begin RECORDS PROVIDED

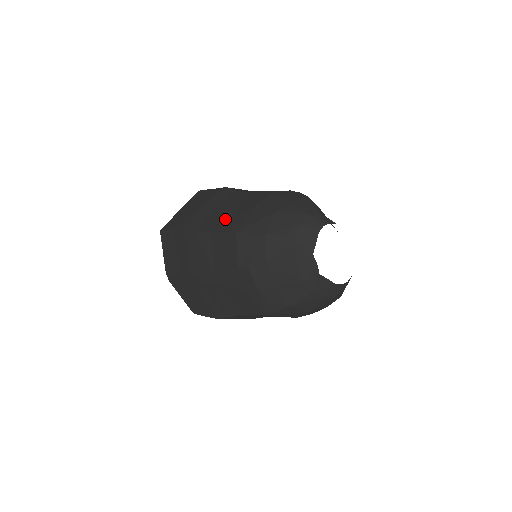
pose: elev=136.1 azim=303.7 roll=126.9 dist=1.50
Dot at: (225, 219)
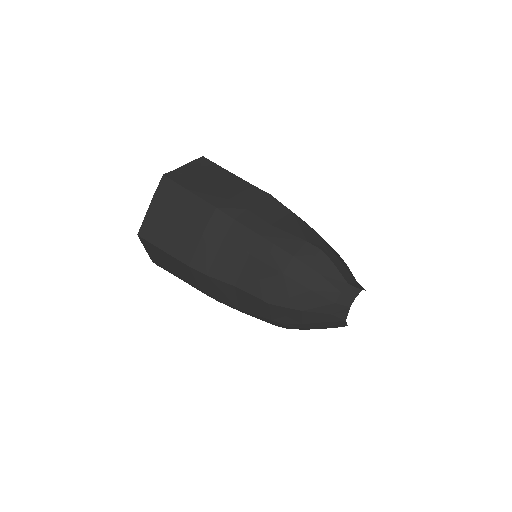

end RECORDS PROVIDED
begin RECORDS PROVIDED

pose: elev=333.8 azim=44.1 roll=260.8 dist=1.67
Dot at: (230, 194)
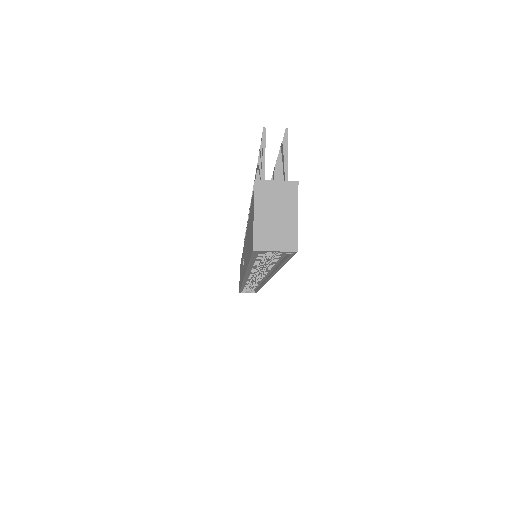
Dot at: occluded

end RECORDS PROVIDED

Please copy out the records from the line containing "pose: elev=136.1 azim=303.7" through the line containing "Dot at: (225, 219)", including both of those lines.

RESPONSE TO THIS EXERCISE:
pose: elev=136.1 azim=303.7 roll=126.9 dist=1.50
Dot at: (225, 219)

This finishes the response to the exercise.